(Which Records WHI 2367)
I’ve had this for a while but wanted to live with it before reviewing it. It’s a compilation of what the compiler (Irwin Chusid) calls ‘Outsider Music.’ Check out the official website.
Now, the first problem is what does that mean? Does it mean loonies? Well, there’s certainly some people on this comp who are a few buns short of a trolley, but then there’s quite a few who are saner than me.
Does it mean people who are musically inept? Again, yes and no. If all you care about in music is how technically well something is played or sung, then you most probably will only like this album in a crap, kitsch student way.
But if you like to hear artists who, for whatever reason, *really mean it*, this is an essential album for your collection. I mean, there’s just some *beautiful* songs on here. I won’t go through each track (you can find the full listing at the website) but I’ll pick out some personal faves.
First, The Shagg’s ‘The Philosophy Of The World’ in which the Wiggin sisters lay out their world view. Namely that ‘the rich people want what the poor people got, the fat people want what the skinny people got’ etc. It’s a great song and melodically, there’s some crazy phrasing.
Next up is Daniel Johnston doing ‘Walking The Cow.’ A lot of ukmaers probably know about DJ already but if you don’t, this track just confirms then man’s melodic genius. He’s just hitting a little pump organ with all his might and wailing but it’s as haunting as Kraftwerk’s ‘Neon Lights.’ I honestly don’t know where it comes from – I only wish I could write songs one hundredth this brilliant.
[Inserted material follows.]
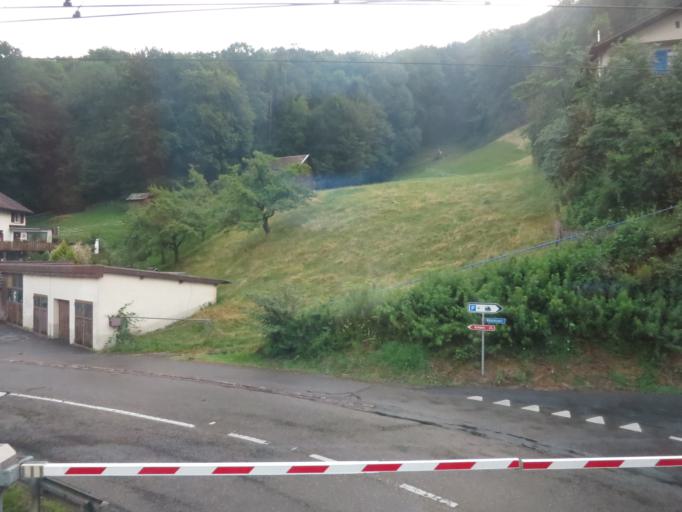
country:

I can say the same for Peter Grudzien’s ‘Star Spangled Banner.’ Apart from the fact that the bloke is carving out his own niche in the field of gay country, this is just a great paraphrasing of the WWII song.
Coming along, we have Shooby Taylor’s scat singing which sounds to me like someone travelling between shiny, thin universes. I honestly could never sing like this, never get this *free.* You may recognise this track from the Adam & Joe Show.
Wesley Willis track is ‘Rock’n’Roll McDonalds’, in which he explains that people go to McDonalds also for the ROCK. And they’ll make you fat. It inevitably reminds me of the Ramones’ ‘Rock’n’Roll High School’ only it’s not as slick as them. And I never thought I’d be typing that sentence…
Another high point for me is the demo of Joe Meek’s ‘Telstar.’ I admit I’m a bit of a Meekophile but you just *have to* have this track somewhere in your collection. At first it sounds like a mad drunk, but as that melody begins to appear, you realise Meek’s genius. Where the fuck is he getting it from?? Five million singles sold based on this amazing, liberated moment. I’m not ashamed to say that I wept after hearing this cos it freaked me out so intensely.
I suppose if you’re a Beefheart fan and never heard it before, then hearing Don whistling ‘Vampire Suite’ and then it being transmogrified by the Magic Band will have the same effect. Even though I’m not a Beefheart nut, I liked hearing this morphing.
Another standout is Arcesia’s ‘Butterfly Mind.’ This bloke can sing technically quite well so the strangeness comes from his lyrics and the emotion he crams into this acid-folk trip. It’s sort-of a madder Scott Walker meets William Shatner.
The comp closes with Tiny Tim’s version of ‘True Love’, accompanied by his missus. Again, I know a lot of people like him in an annoying, ironic way but this is just a wonderful track. It cleaned my ears out. Susan’s Gardner’s vocal is also shimmeringly lovely. I put on the radio after listening to this and everything sounded like constipated, ball-less fucking puke in comparison.
I can’t honestly say if you’ll like this record. I guess a lot of people would like to have it to put on for their mates and laugh at, which is a fair enough reason, I guess. But for me, this CD is a blueprint for how music *should be made.* Where’s the fucking passion nowadays? Everyone seems so desperate to be on TOTP, in the shitty tabloids, gossip columns and music is just a means to get them there. Why should it matter how technically well a song is recorded? Why must everything be *machined* and conform before it gets airplay?
You can’t say that about the people on this record. Yes, some of them are provenly mentally unstable – so what? It doesn’t stop them from reaching into themselves and dragging stuff out that none of the gzillion Jeff Buckley clones on Lamaq can produce in their airbrushed angst.
Even the worst bits of this record are better than 99% of so-called ‘proper bands.’ I only wish there were more people round like the absolute bastard geniuses on this CD.
Buy this record if you believe that passion, honesty and emotion are more important than slick, FM-friendly recording.